Das Eis ist von schlechter Qualität und irritiert vor allem die Künstler, die technisch Begabten, die Aussergewöhnlichen. Erst recht am Ende eines epischen Dramas, das sich über gut und gerne drei Stunden hingezogen hat.
Die Hockey-Götter können sich nicht entscheiden, wem sie den Sieg schenken wollen. Also lassen sie würfeln. Es kommt im Finale in Kopenhagen – am Ende des besten Spiels aller Zeiten einer helvetischen Nationalmannschaft – zum Penalty-Schiessen. Cheftrainer Patrick Fischer hat fünf Schützen zu nennen. Er entscheidet sich für Sven Andrighetto, Kevin Fiala, Enzo Corvi, Gaëtan Haas und Nino Niederreiter.
Nur Sven Andrighetto trifft. Zum 1:0. Die anderen scheitern. Hat Patrick Fischer die falschen Spieler nominiert? Schnell ist das Urteil gefällt: Ja natürlich. Sonst hätten wir ja das Penalty-Schiessen gewonnen. Diese Kritik ist die fieseste aller Kritiken am Nationaltrainer.
Erstens: es gibt keinen Grund, nichts, absolut nichts, das gegen diese Wahl der Penalty-Schützen spricht.
Zweitens: ein Penaltyschiessen am Ende eines Spiels, eines Dramas, bei dem es darum geht, die Meister der Welt zu werden, also um den ultimativen Preis, ist völlig unberechenbar. Niemand weiss, ob ein Spieler in dieser Situation versagen oder triumphieren wird. Es geht nicht mehr um hockeytechnische Faktoren. Es geht um Kopf und Seele, um Glück und Pech bei einem Tanz auf der Rasierklinge der Nervenbelastung.

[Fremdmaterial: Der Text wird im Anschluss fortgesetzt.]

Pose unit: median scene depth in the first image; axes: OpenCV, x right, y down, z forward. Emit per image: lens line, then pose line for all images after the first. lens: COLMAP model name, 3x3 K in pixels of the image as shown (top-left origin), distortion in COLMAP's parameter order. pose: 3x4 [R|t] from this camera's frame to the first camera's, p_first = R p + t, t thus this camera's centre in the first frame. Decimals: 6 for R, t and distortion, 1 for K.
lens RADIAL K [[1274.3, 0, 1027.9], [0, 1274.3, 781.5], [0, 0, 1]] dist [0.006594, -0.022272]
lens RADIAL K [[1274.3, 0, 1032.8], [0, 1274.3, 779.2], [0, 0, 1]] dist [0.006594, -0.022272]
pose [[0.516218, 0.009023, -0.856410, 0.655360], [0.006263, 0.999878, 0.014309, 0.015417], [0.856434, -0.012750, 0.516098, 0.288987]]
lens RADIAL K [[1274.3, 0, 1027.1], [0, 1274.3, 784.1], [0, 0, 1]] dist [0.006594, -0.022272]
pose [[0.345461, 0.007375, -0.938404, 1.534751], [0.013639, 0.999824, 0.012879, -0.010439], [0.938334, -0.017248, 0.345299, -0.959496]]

Drittens ist es die billigste Kritik. Hinterher sind alle klüger, nach dem Krieg ist jeder Soldat ein General. Und wer sagt denn, dass andere nicht versagt hätten?

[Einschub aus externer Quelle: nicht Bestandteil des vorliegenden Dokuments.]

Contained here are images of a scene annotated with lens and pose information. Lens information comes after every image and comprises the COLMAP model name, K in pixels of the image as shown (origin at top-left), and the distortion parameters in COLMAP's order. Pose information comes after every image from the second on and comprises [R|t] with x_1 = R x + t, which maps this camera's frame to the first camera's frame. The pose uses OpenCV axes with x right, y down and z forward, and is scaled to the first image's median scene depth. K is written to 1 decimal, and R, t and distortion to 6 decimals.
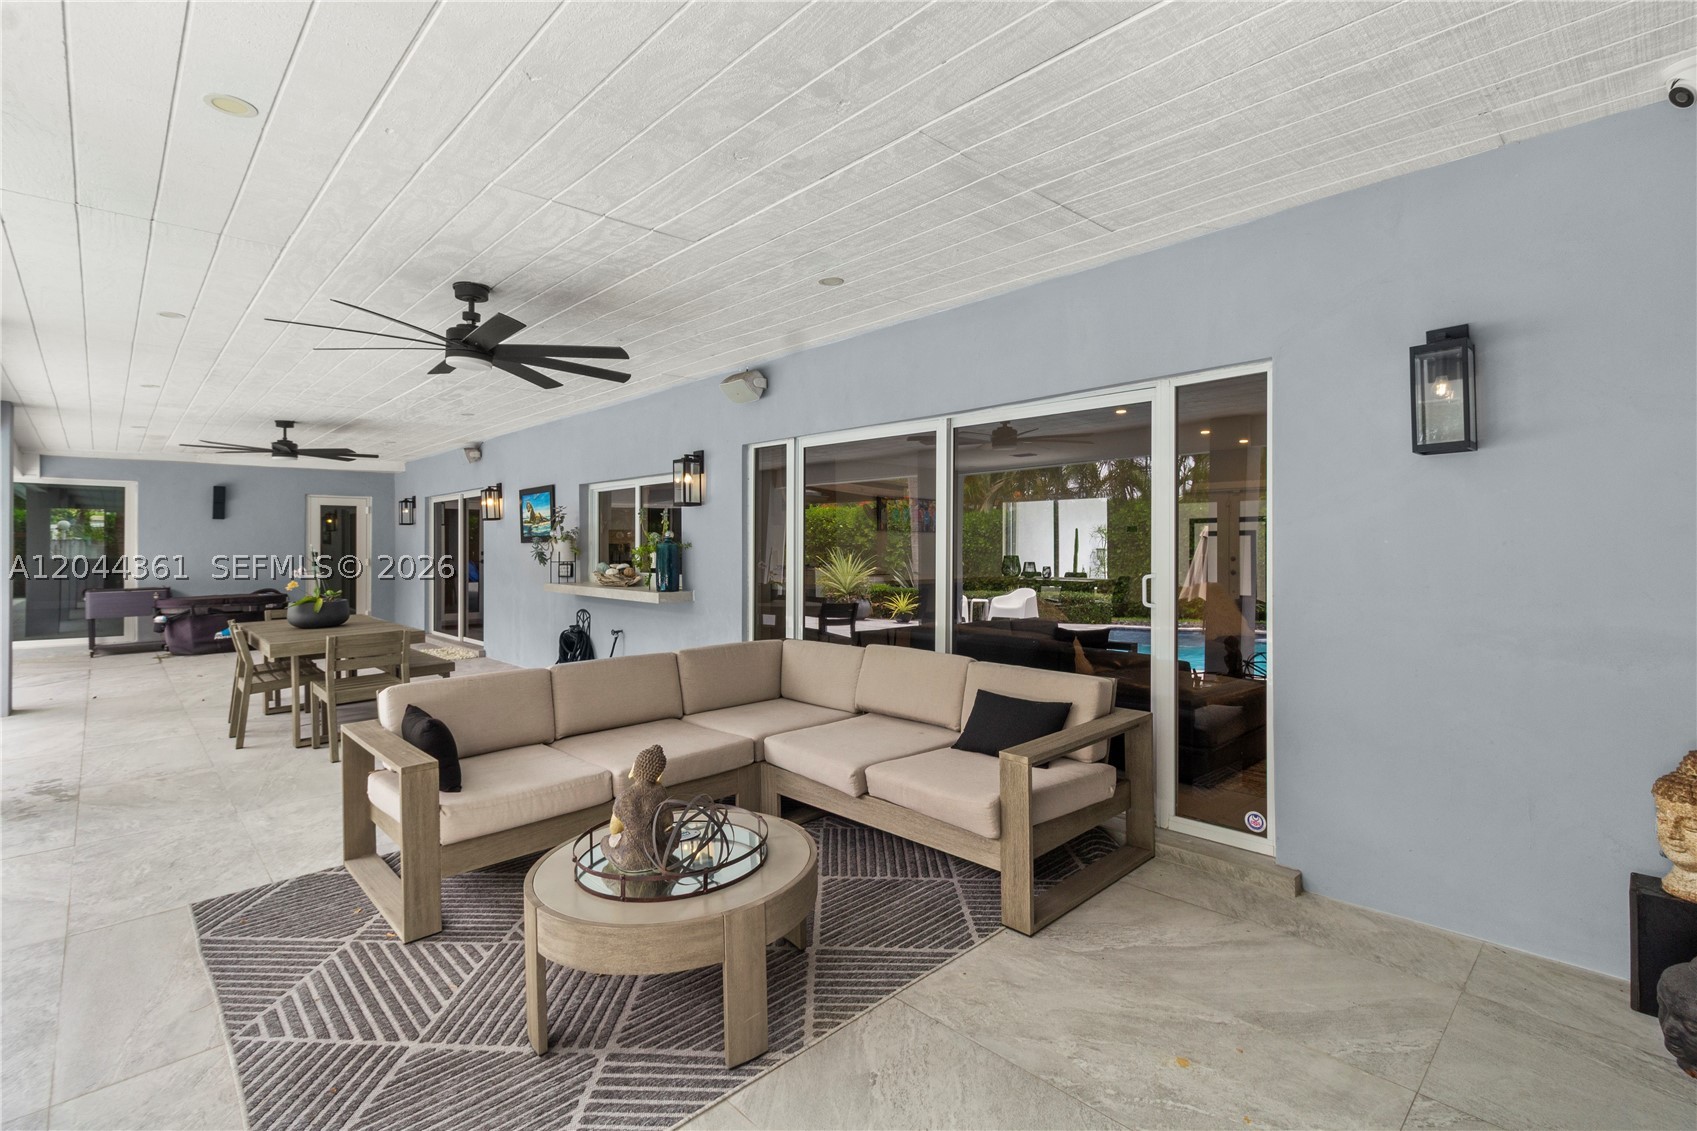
lens RADIAL K [[785.6, 0, 850.6], [0, 785.6, 541.9], [0, 0, 1]] dist [0.001978, 0.000331]
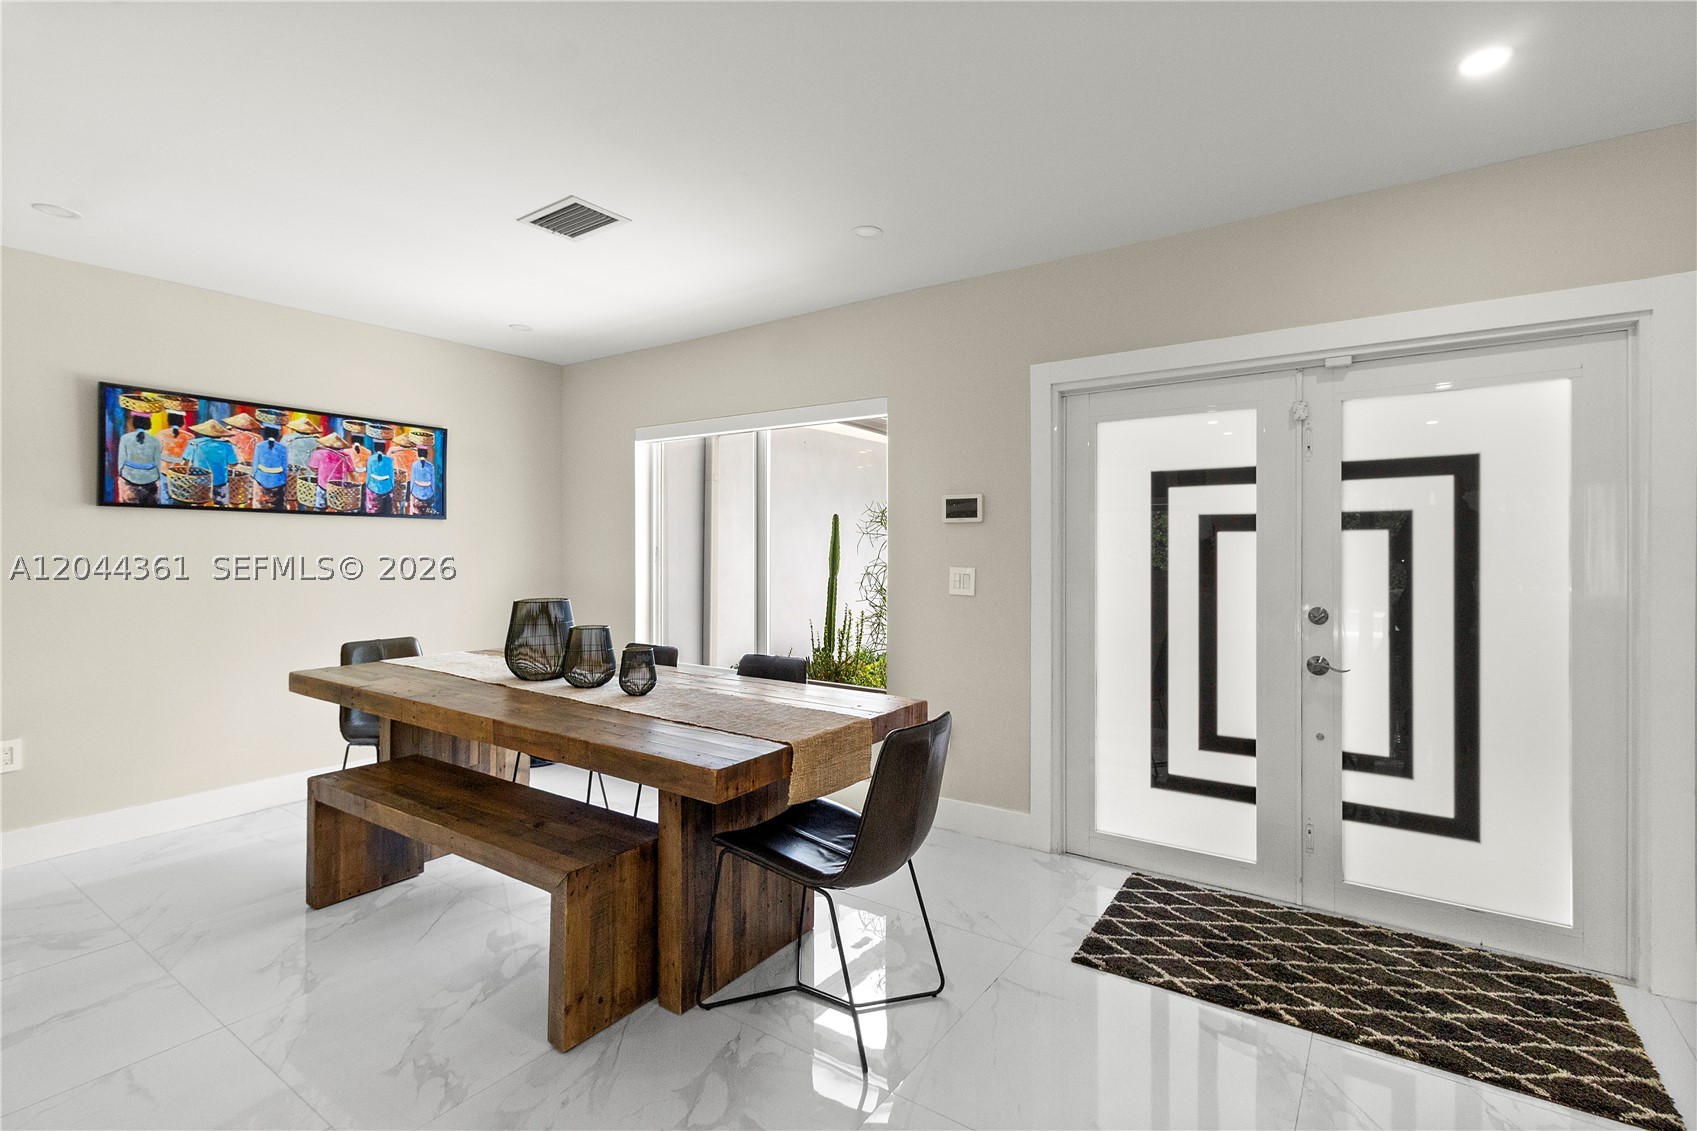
lens RADIAL K [[785.6, 0, 850.6], [0, 785.6, 541.9], [0, 0, 1]] dist [0.001978, 0.000331]
pose [[0.981536, 0.015331, 0.190660, 0.260710], [-0.013663, 0.999856, -0.010060, 0.001375], [-0.190787, 0.007269, 0.981605, 0.713801]]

Hinterher dem Coach vorzurechnen, er habe die falschen Spieler für diesen «Showdown» nominiert, ist so ziemlich die unfairste Kritik, die es gibt. Patrick Fischer ist vor der Hockeygeschichte von aller Schuld und Kritik vollumfänglich freizusprechen.
Hingegen gab es eine andere heikle Personalentscheidung, für die Patrick Fischer tatsächlich vor der Hockeygeschichte geradestehen muss: Die Wahl des Torhüters für den Viertelfinal, für den Halbfinal und für den Final.
Doch Fischer hat die richtige Entscheidung getroffen. Er hat Leonardo Genoni und nicht Reto Berra ins Tor gestellt. Obwohl Reto Berra bis zu diesem Zeitpunkt in den Gruppenspielen den besseren Eindruck hinterlassen hatte, obwohl Reto Berra die Schweiz 2013 im Halbfinale gegen die USA ins Final gehext hatte (3:0 gegen die USA).
Patrick Fischer hat gespürt, welcher seiner Torhüter «heisser» ist. Auch gerade wegen dieser richtigen Entscheidung hat das beste WM-Team aller Zeiten die beste WM aller Zeiten gespielt.
Es gibt in der ganzen Geschichte des internationalen Hockeys nur eine einzige Penalty-Entscheidung, die falsch war und um die herum sich vortrefflich polemisieren lässt. Den Schwefelgeruch dieser Fehlentscheidung bringt der Coach nie mehr aus den Kleidern. Und es ist ein grosser Coach.
Stanley Cup-Sieger mit Colorado, Schweizer Meister und Cup-Sieger mit den ZSC Lions. Marc Crawford. Eine Legende. Einer der angesehensten Bandengeneräle überhaupt.
1998 nehmen die NHL-Profis zum ersten Mal beim olympischen Turnier teil. Im Halbfinale kommt es zu einem mit dem WM-Finale von 2018 vergleichbaren Drama. Die Hockeygötter lassen im Spiel Tschechien gegen Kanada im Penalty-Schiessen um den Finaleinzug würfeln.
Marc Crawford lässt zum letzten Penalty Verteidiger Ray Borque antreten. Er scheitert. Dominik Hasek hält. Wayne Gretzky, der Mann, der so ziemlich alle Skorerrekorde hält, lässt Marc Crawford während diesem Penalty-Drama auf der Bank. Tschechien besiegt danach im Finale Russland und wird zum ersten Mal Olympiasieger.
Das ist bis heute im internationalen Eishockey der einzige Penalty-Entscheid eines Coaches, den wir mit gutem Gewissen kritisieren dürfen.